- Extrait du document -
L’horizon
indépassaple ?
Perpignan-gnan-gnan… Je pense que cet atavisme-là, la
résurgence référentielle et systématique du milieu originel, n’est pas une
spécificité locale, il est copieusement partagé par tous ceux qui ne sont pas
grand-chose et qui rêvent d’être plus que rien. Ils sont légion ! Pour
exister !
Ce syndrome nous touche d’autant plus fort que la ville est
tout ce qu’il y a de plus périphérique, à l’extrême sud de la France, loin de
centres économiques attractifs, marquée
par une histoire originale, mais relativement méconnue, aux mains de politiques
qui n’ont jamais cherché l’ouverture maximum
et qui lui ont systématiquement préféré le repliement sur soi, souvent
vécu comme une garantie de préserver leur pré-carré. Et en plus avec de l’autre
côté de la frontière, une grande sœur qui ambitionne de devenir une nation à
elle toute seule : elle nous fait envie, mais on n’est pas en mesure de
rivaliser.
Une
croyance fantasmagorique
De là, la surestimation de ce que l’on est, un mépris quelque
peu affiché pour ceux qui n’en sont pas et la croyance fantasmagorique, comme
il disait, le divin Dali, à se prendre pour le centre du monde. La preuve par
la Gare de Perpignan.
Il est vrai que les atouts du département, de la ville, de sa
culture, de son histoire, de ses paysages, de son art de vivre, de sa joie de
vivre ne sont pas négligeables et l’on se rend compte en cette fin de période
touristique qu’ils sont attractifs, qu’ils font des envieux, qu’il y aurait
presque de quoi être fiers.
Mais Dali s’est moqué de nous, et de lui, dans une paranoïa
catalano-centripète qui a fait une partie de sa gloire et un peu de notre
orgueil.
Rigaud/Dufy/Perpignan/gnan/gnan
Mais ma visite au musée Rigaud où se tient une exposition
fort intéressante et instructive sur Raoul DUFY amène mon mauvais esprit à
regimber devant cette vision des choses
qui se limite à notre horizon immédiat.

- Données extraites -
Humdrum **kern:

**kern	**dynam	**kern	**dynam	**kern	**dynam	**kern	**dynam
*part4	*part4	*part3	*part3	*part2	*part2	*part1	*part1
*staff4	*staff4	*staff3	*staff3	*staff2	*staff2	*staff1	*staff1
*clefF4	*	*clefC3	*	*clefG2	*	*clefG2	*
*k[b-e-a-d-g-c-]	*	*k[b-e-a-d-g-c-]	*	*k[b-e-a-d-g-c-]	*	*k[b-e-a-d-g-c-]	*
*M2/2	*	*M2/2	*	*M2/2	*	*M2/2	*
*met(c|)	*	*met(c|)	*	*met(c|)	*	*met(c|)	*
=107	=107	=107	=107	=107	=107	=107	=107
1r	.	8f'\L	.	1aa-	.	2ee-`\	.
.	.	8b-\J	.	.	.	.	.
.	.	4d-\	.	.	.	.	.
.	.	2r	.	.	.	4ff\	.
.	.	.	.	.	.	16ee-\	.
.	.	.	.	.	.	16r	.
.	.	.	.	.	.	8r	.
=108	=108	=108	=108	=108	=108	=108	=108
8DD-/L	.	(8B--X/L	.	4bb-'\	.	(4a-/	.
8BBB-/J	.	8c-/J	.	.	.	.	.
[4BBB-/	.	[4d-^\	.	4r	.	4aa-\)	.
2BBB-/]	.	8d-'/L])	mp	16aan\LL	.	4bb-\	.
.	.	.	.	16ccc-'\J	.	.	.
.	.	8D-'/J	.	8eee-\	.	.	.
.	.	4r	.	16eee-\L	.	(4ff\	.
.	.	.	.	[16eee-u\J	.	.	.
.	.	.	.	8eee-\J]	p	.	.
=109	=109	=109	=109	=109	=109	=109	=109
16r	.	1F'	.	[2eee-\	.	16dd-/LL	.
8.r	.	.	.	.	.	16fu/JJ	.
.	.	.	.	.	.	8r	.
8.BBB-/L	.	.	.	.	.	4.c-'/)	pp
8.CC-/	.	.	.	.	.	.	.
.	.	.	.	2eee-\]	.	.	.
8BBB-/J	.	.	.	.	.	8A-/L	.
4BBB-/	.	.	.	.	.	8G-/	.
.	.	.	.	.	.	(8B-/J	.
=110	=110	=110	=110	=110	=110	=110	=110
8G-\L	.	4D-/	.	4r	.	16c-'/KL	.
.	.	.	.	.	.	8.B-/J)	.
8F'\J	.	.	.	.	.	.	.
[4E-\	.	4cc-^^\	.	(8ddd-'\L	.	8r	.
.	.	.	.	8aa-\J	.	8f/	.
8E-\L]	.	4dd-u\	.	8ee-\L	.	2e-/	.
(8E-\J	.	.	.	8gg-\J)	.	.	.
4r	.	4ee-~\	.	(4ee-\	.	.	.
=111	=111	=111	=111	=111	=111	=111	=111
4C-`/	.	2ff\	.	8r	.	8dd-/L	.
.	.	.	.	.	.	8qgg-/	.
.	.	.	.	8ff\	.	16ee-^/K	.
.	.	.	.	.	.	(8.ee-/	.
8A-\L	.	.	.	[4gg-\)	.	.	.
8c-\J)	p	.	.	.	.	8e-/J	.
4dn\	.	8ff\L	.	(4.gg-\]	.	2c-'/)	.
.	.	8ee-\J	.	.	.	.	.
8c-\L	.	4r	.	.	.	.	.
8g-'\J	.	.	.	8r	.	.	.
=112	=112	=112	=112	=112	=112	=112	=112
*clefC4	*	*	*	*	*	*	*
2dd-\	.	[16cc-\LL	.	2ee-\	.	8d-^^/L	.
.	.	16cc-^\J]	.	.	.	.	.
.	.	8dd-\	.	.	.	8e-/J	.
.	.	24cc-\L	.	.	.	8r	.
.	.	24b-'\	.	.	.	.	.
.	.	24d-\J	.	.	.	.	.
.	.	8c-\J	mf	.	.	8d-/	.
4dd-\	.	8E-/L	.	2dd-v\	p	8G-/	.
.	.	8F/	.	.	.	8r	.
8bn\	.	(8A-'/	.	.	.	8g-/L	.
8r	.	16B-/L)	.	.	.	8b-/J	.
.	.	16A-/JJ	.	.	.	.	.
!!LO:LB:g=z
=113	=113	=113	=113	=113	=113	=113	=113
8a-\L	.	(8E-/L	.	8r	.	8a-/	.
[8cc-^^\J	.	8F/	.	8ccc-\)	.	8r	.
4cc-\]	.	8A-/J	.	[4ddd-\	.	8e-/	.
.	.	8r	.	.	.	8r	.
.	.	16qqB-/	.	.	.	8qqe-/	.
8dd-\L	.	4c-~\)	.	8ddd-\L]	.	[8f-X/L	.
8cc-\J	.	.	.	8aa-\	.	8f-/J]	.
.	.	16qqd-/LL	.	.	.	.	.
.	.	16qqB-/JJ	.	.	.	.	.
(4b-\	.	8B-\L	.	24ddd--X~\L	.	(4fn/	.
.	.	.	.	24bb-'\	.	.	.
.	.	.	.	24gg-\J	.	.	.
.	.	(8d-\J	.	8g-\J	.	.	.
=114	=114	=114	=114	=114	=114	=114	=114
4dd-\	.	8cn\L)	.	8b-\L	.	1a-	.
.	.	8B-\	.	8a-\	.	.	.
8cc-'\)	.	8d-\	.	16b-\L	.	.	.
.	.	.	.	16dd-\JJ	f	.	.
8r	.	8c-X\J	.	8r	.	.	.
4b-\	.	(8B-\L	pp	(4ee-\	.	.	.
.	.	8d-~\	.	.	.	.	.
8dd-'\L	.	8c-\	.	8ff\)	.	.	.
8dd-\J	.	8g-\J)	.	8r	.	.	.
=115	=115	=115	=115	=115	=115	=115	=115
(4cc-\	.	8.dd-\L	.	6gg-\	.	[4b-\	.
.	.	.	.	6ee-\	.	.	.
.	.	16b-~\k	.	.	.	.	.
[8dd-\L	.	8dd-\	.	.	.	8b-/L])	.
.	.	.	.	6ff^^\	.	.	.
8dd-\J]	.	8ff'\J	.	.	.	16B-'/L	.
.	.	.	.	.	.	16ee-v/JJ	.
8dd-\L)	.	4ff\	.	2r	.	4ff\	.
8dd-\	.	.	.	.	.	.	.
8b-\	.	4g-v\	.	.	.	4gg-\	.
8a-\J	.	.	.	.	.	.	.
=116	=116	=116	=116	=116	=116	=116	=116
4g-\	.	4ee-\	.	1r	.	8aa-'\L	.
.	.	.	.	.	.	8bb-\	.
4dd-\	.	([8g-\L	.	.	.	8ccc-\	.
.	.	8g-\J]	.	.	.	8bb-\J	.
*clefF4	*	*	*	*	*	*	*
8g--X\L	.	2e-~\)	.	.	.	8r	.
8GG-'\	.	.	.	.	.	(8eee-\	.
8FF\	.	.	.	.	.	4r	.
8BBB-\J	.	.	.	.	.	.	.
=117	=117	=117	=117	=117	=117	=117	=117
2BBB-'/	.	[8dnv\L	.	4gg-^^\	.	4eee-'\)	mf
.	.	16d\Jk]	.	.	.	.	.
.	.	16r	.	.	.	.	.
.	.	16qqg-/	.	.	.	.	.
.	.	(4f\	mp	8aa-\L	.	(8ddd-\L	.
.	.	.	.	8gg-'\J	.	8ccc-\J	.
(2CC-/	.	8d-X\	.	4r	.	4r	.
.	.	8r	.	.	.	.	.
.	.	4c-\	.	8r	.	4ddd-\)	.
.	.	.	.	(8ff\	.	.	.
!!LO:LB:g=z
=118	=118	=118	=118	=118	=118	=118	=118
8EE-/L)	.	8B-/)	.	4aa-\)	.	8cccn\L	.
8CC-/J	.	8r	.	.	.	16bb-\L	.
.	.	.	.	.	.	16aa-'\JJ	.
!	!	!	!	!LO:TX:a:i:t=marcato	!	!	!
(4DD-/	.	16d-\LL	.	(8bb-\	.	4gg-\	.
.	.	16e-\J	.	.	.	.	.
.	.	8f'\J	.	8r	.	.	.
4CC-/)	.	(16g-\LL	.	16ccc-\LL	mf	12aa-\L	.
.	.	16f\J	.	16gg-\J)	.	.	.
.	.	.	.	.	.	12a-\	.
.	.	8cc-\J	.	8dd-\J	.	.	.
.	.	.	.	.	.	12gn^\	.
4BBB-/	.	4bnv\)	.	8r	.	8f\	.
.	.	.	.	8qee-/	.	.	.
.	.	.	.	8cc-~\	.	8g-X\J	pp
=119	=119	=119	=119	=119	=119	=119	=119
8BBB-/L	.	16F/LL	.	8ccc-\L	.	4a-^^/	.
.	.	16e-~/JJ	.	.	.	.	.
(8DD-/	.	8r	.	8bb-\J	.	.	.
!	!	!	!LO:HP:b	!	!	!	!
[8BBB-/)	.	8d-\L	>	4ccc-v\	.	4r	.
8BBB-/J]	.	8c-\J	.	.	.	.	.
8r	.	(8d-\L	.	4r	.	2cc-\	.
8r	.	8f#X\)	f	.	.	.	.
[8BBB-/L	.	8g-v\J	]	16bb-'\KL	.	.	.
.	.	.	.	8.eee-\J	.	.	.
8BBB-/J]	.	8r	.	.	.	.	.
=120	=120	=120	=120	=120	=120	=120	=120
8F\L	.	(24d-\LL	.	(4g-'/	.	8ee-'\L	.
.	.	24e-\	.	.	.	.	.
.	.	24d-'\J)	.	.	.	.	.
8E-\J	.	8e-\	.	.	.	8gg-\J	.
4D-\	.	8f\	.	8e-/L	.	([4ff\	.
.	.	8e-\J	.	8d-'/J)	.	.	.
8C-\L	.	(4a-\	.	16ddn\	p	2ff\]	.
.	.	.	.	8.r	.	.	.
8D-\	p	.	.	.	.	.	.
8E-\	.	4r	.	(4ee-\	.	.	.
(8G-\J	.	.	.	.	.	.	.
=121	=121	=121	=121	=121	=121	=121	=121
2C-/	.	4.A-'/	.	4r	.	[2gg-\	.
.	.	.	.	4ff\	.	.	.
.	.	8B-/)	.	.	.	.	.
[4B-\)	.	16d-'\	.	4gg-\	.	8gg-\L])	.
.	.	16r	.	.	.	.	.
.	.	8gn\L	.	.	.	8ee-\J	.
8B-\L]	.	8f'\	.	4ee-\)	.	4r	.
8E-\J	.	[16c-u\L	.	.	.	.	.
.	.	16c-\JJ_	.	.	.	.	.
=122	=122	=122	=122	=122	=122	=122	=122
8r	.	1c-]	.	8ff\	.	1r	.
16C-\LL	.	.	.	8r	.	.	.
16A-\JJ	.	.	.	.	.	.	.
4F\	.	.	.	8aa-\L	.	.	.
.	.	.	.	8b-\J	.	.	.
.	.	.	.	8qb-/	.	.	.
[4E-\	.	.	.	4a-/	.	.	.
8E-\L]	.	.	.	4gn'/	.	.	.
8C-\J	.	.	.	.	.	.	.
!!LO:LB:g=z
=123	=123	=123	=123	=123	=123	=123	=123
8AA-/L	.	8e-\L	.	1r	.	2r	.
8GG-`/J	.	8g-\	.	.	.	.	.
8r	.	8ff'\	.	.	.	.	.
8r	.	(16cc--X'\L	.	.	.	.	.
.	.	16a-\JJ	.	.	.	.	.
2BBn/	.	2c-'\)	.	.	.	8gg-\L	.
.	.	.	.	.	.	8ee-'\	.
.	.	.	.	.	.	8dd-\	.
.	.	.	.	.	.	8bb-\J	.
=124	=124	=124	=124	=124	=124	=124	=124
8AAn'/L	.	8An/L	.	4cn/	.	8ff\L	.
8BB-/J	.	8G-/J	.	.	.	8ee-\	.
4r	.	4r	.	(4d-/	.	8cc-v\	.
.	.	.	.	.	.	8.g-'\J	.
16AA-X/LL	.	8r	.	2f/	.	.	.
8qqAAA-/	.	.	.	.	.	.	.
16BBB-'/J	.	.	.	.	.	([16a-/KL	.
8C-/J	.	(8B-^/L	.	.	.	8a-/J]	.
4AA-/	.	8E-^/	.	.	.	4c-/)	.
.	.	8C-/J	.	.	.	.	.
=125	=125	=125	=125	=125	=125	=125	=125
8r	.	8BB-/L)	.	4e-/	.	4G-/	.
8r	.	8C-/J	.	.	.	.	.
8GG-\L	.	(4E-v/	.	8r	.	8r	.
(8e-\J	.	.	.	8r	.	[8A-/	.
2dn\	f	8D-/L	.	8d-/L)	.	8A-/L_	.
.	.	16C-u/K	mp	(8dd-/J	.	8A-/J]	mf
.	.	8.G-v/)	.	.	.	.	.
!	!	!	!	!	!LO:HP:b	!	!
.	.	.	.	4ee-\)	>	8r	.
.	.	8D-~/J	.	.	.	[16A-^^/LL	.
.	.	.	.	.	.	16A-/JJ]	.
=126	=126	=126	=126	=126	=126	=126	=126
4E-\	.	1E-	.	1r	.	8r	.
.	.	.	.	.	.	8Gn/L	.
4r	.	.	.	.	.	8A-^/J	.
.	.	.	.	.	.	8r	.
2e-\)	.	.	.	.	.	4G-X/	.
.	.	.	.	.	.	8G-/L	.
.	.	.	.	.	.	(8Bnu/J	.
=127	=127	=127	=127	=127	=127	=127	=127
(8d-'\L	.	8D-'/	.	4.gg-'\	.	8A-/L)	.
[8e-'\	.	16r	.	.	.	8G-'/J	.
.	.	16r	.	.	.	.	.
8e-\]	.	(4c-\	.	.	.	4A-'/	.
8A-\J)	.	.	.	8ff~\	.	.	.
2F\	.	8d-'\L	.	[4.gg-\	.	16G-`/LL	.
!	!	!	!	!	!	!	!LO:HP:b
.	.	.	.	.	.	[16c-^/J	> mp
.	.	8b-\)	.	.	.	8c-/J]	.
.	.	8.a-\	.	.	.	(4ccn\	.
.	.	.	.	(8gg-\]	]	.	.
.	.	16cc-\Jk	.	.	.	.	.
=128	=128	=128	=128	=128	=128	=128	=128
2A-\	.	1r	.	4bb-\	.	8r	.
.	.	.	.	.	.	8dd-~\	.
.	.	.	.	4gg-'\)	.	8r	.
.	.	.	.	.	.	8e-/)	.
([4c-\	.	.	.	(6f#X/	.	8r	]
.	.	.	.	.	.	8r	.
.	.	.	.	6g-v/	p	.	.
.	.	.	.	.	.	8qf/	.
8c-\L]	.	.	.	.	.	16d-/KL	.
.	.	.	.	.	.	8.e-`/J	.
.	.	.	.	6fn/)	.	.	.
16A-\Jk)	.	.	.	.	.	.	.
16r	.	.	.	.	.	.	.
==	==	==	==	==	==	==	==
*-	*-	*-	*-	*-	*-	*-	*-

- Exercices -
1. Selon l'extrait sur Perpignan, dans quel musée se tient l'exposition consacrée à Raoul Dufy ?
2. Recopiez le passage de l'extrait sur Perpignan compris entre « Mais Dali s’est » et « notre horizon immédiat. », ces deux bornes incluses.

- Réponses -
1. Au musée Rigaud.

2.
Mais Dali s’est moqué de nous, et de lui, dans une paranoïa
catalano-centripète qui a fait une partie de sa gloire et un peu de notre
orgueil.
Rigaud/Dufy/Perpignan/gnan/gnan
Mais ma visite au musée Rigaud où se tient une exposition
fort intéressante et instructive sur Raoul DUFY amène mon mauvais esprit à
regimber devant cette vision des choses
qui se limite à notre horizon immédiat.